How I made my Github profile dynamic

If you use Github, you've probably seen the new feature that lets you customize your profile page by creating a README file in a repository with the same name as your username. It's a really nice way to provide more context and show off what you've been working on.

Despite this being a relatively new feature, people have already built some really cool tools for enhancing your profiles, including generators and dynamic images that show your Github stats.

I wanted to keep my profile simple and clean, but I wanted it to always link to the most recently published blog post on my website. I tried to find other projects that were doing the same thing but I couldn't find any, so I built it myself. While writing this blog post I came across this awesome project from Simon Willison.

Dynamic Profile

The first thing I built was dynamic-profile, a small NPM CLI that takes a template markdown file and a configuration file and generates a README out of it. Currently it only supports the RSS feed feature but I plan on adding more things in the future.

As an example of how it works, here's a configuration file...

{
  "feedUrl": "http://matthewtole.com/rss.xml"
}

... and the corresponding template.

[{{article.title}}]({{article.link}})

When you run the script...

npx github:matthewtole/dynamic-profile

... this is what will be output.

[How I made my Github profile dynamic](https://matthewtole.com/articles/dynamic-github-profile/)

Github Action

Github Actions allows you to write automated tasks for your repository in the form of workflows. You can use them to run automated tests on pull requests, auto-triage incoming issues, or even silly things like keeping your profile up to date. One of the powerful things about Github Actions is that it's really easy to share and re-use other people's actions, so you can build up really complex workflows without having to write any code.

This is the action I am currently using for my profile repository.

name: Dynamic Profile
on:
  issues:
    types: [opened]
jobs:
  build:
    runs-on: ubuntu-latest
    steps:
      - uses: actions/checkout@v2
      - name: Run dynamic-profile
        run: npx github:matthewtole/dynamic-profile;
      - name: Push changes
        uses: actions-go/push@v1
      - name: Close Issue
        uses: peter-evans/close-issue@v1.0.2

When Github detects a new issue on the repository, it checks out the code to a temporary directory, then it runs my dynamic-profile script to update the README file. Then it pushes the changes back to Github and closes out the issue.

IFTTT

You might be wondering why the Github Action runs on a new issue. This is because that was the simplest way to connect it up to the last part of the puzzle, IFTTT. If This Then That is a web service that lets you build simple connections between two tools. For example, you could have it save Facebook photos you get tagged in to Dropbox, or get a notification when the ISS is passing over your house.

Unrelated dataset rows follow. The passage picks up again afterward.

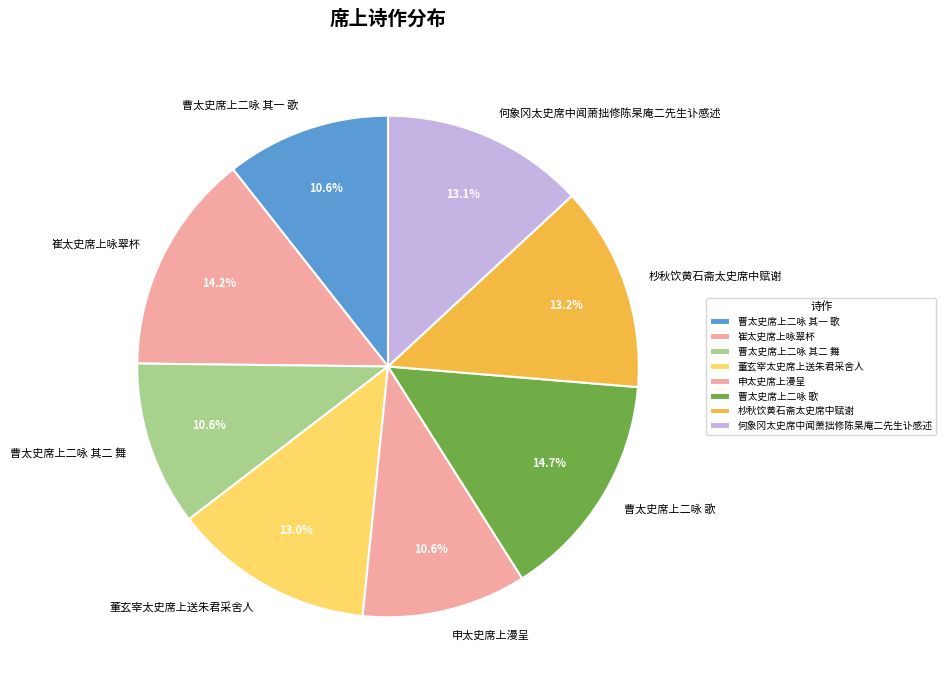

To the nearest percent, what is the average slice percentage?

12%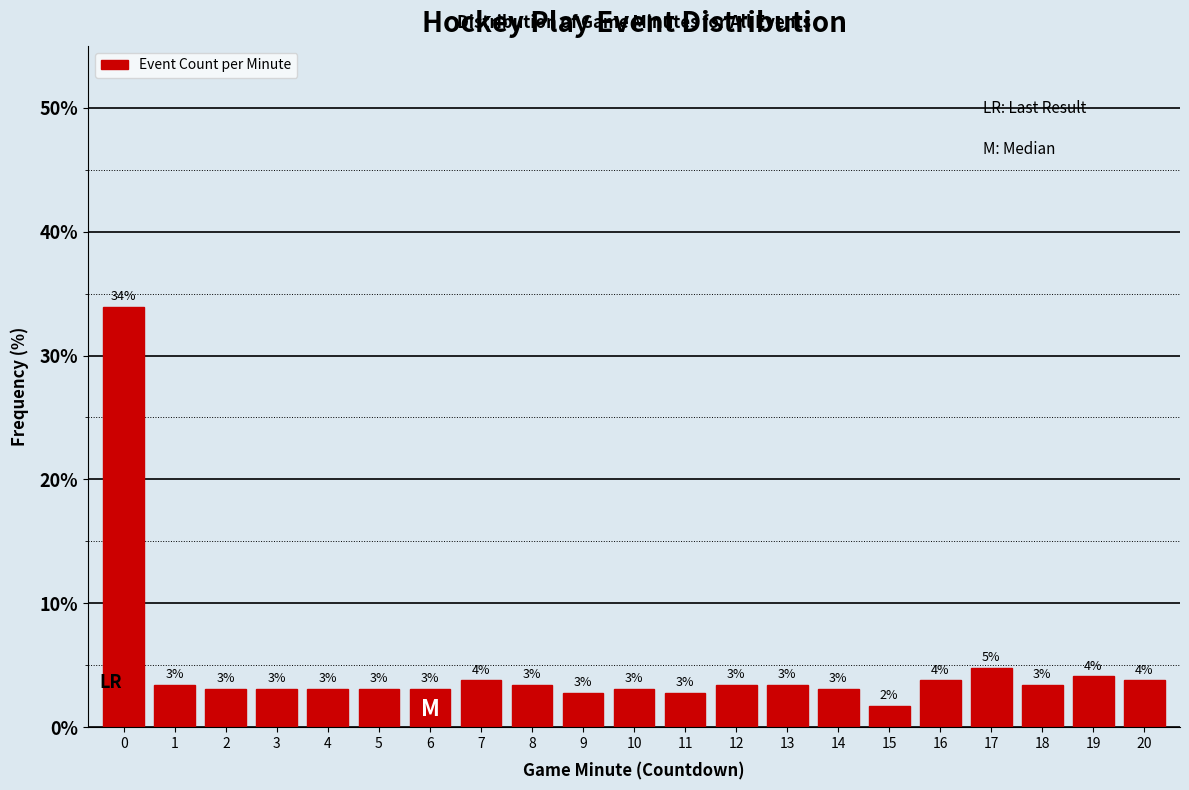

How many bars are there in total?

21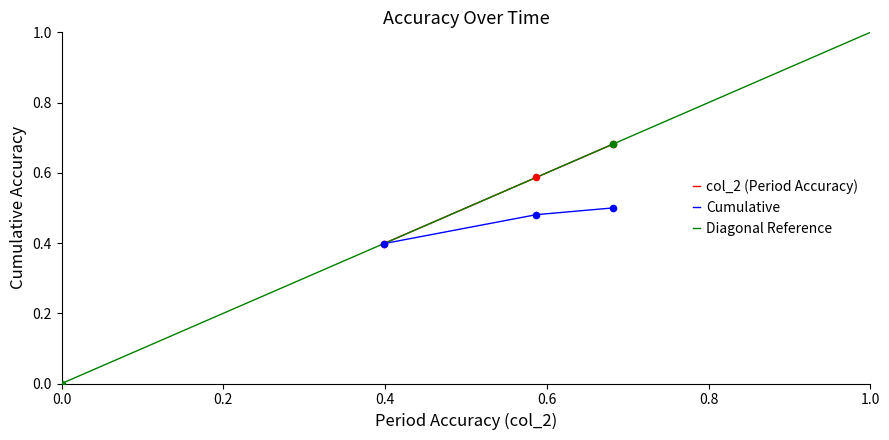

At how many categories does at least one series exceed 0?

3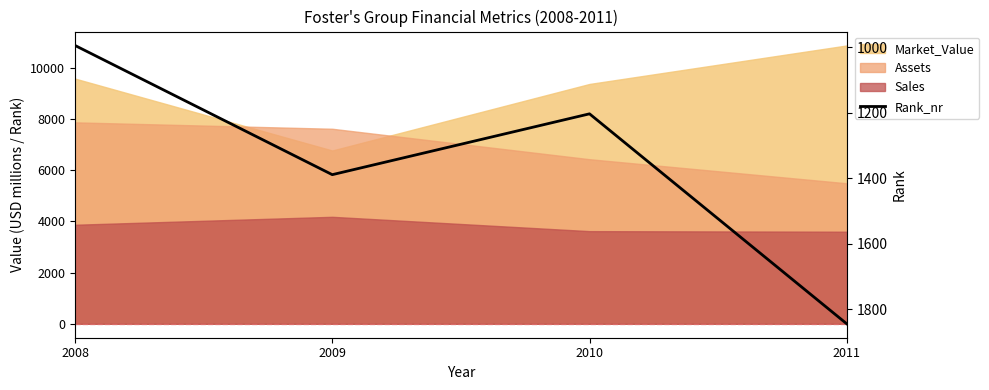

Between 2008 and 2011, which is larger?

2011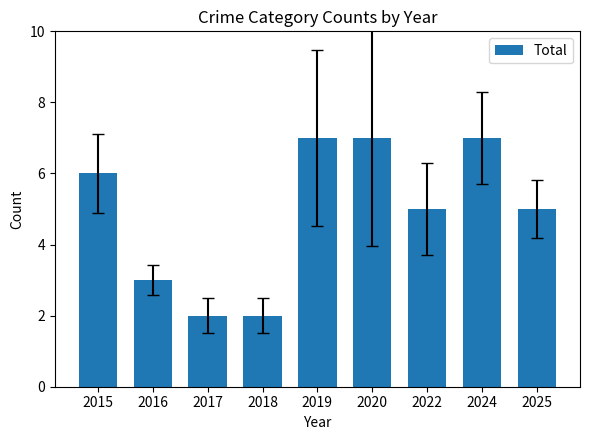

Is it true that the value at 2018 is 2?

True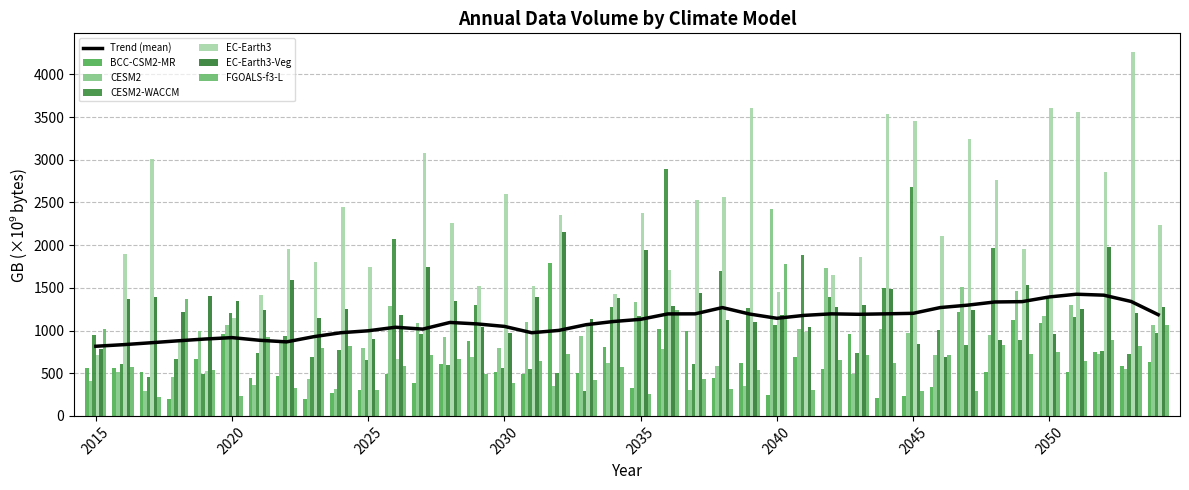

What is the difference between the maximum and minimum values in the EC-Earth3 series?

3744.6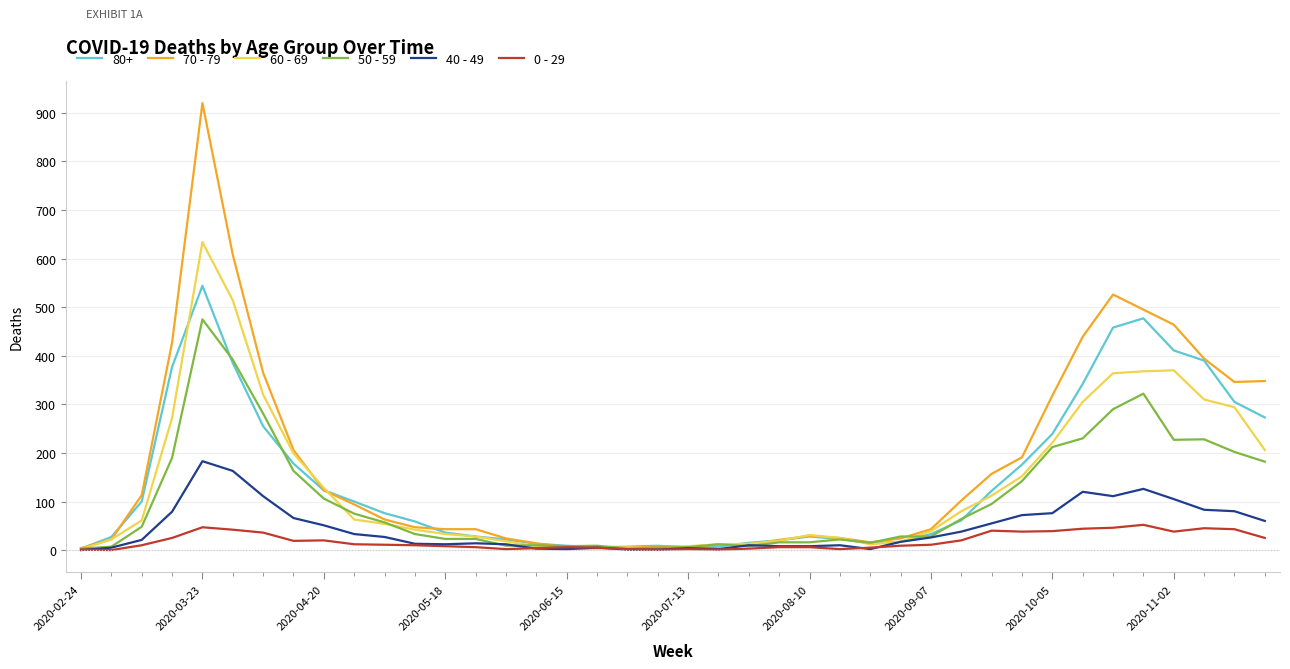

Rank the series by their maximum value, from lowest to highest.

0 - 29, 40 - 49, 50 - 59, 80+, 60 - 69, 70 - 79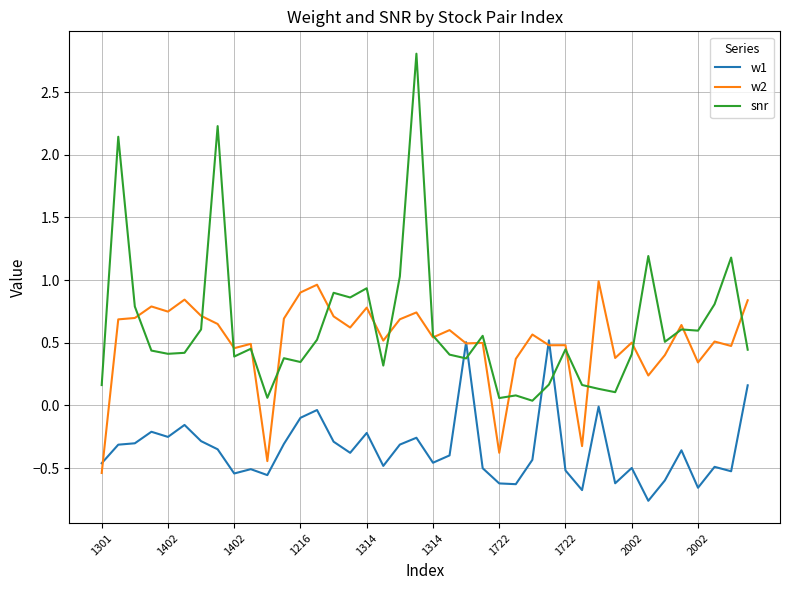

List the series in order of their peak value, highest first.

snr, w2, w1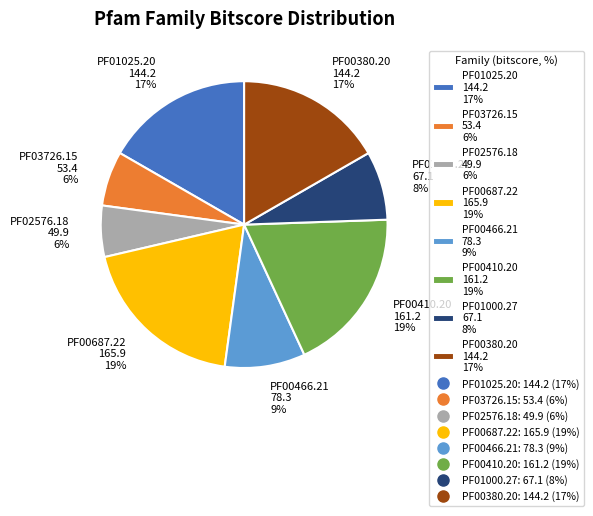

To the nearest percent, what is the difference between the PF00410.20 and PF00380.20 slice percentages?

2%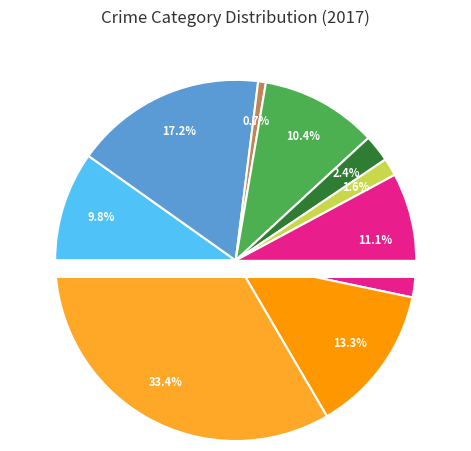

Does Robbery account for over 50% of the chart?

No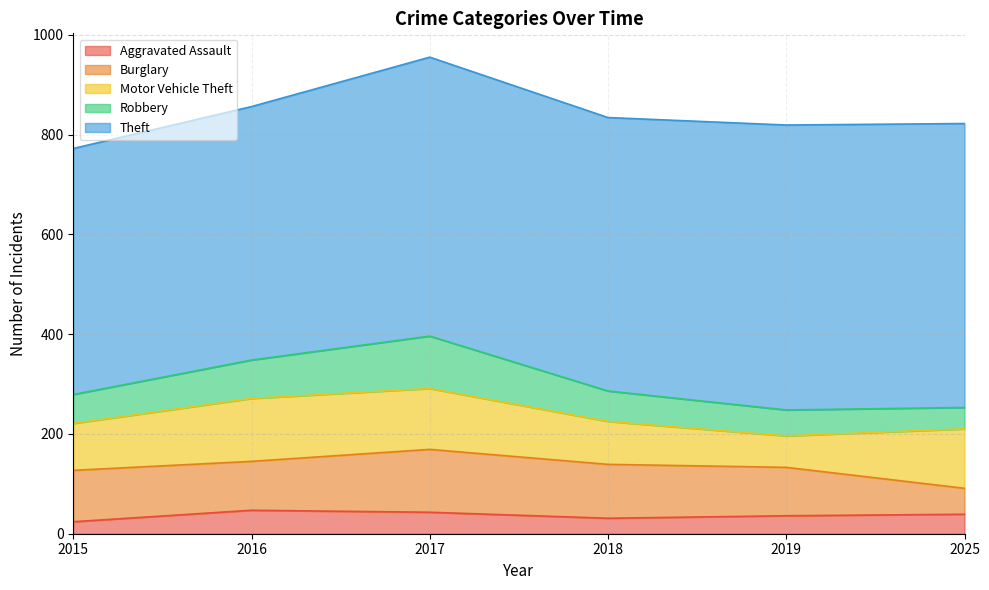

Which category has the lowest value in the Burglary series?

2025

IFTTT has a Github integration, but the only thing it supports is creating issues. So that's what I did. When it detects a new entry in my RSS feed, it creates an issue on the profile repository, which triggers the Github Action.

Next Steps

The post you're reading right now is actually my first real world test of the entire system working end-to-end, so I might be spending some time debugging it when it inevitably goes wrong.

Once it's working, I want to add some more functionality to the dynamic-profile project and publish it to NPM with more generalizable instructions on using it for your own profile. If you have any feature requests please submit an issue on the Github repository.